Record excerpts:
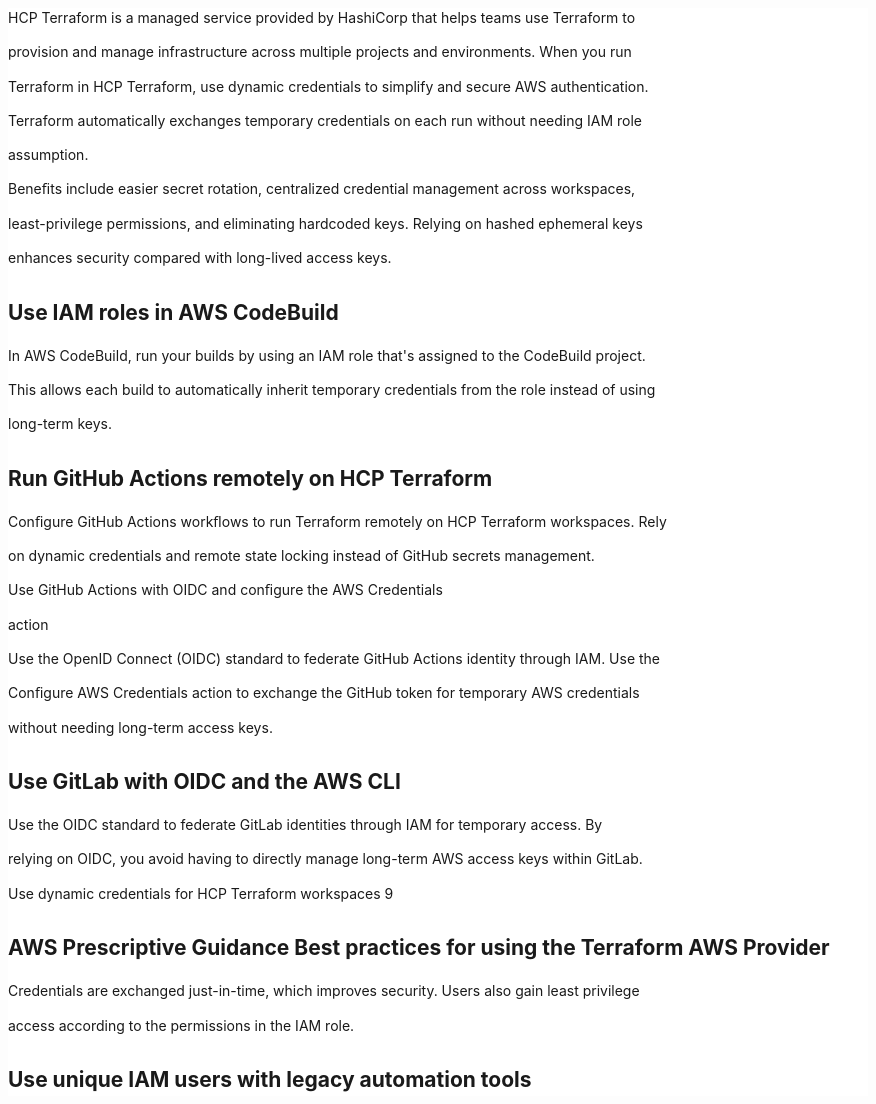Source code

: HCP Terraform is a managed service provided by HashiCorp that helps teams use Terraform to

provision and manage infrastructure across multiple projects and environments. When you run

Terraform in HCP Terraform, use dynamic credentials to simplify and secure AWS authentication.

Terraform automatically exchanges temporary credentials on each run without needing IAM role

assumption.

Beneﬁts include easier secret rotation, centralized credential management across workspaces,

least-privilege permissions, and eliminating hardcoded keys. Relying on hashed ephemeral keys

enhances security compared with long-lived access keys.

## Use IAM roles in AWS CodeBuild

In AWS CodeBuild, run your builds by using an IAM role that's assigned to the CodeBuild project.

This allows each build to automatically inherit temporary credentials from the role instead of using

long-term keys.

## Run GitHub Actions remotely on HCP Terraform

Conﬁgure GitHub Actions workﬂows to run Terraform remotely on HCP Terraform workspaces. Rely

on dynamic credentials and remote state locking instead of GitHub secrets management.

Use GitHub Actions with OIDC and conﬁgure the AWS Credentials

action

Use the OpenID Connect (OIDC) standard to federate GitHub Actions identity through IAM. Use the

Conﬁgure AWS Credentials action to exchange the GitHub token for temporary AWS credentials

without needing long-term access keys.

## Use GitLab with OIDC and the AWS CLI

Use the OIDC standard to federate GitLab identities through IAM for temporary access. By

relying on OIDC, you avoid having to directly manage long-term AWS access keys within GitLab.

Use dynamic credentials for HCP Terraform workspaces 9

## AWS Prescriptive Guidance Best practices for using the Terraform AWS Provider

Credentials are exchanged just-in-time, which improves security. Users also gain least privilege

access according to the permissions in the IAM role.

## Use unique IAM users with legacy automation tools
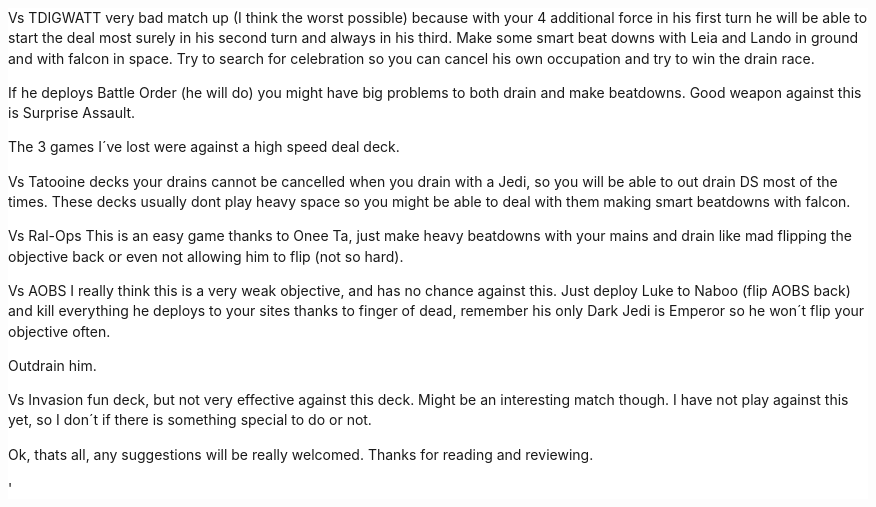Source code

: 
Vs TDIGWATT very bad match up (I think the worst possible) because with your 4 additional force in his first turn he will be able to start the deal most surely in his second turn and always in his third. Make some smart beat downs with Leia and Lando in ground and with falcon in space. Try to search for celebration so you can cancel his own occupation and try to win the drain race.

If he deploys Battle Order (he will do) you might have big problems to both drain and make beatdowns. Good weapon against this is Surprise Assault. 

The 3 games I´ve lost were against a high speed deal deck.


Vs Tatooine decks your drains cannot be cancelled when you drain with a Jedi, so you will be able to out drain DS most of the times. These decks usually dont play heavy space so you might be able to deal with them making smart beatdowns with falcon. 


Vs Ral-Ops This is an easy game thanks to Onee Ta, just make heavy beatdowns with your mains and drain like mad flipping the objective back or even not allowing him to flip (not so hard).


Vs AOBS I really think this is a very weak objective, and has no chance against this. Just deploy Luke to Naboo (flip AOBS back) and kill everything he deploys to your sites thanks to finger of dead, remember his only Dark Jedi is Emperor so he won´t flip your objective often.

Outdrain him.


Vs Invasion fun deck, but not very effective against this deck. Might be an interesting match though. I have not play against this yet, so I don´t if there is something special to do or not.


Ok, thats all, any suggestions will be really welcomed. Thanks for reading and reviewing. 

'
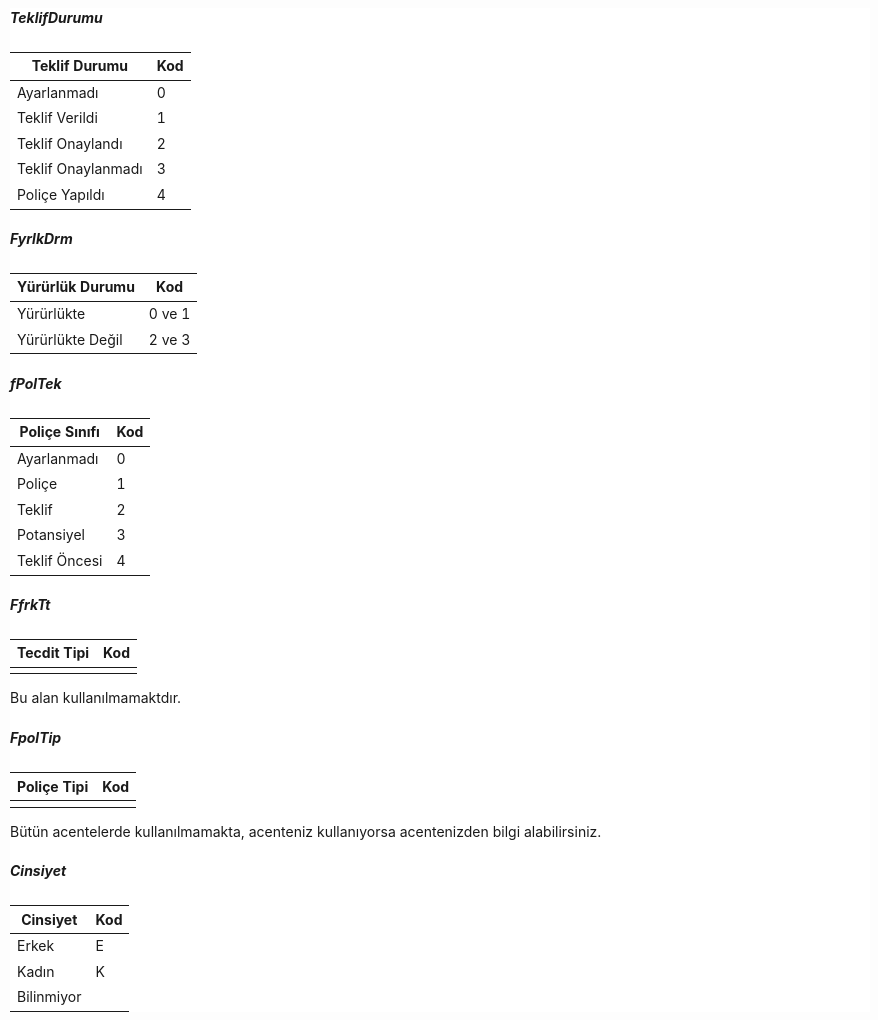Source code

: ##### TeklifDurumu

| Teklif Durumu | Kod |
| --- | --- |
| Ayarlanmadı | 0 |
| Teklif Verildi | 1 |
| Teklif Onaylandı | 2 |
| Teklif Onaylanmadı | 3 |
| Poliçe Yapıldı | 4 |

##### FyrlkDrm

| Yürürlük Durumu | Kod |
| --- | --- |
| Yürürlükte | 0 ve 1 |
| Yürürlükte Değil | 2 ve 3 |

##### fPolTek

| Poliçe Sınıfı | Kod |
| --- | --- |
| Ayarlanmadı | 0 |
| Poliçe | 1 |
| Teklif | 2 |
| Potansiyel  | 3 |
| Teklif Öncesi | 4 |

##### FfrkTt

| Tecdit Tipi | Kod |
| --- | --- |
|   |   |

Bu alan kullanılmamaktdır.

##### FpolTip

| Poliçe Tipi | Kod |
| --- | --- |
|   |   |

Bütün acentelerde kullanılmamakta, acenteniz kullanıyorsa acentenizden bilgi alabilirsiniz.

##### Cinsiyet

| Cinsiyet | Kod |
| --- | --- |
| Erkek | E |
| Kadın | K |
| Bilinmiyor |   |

What you will do:
How many lines of the listing contain the word "least"? Reply with the number only.

Output for this task:
2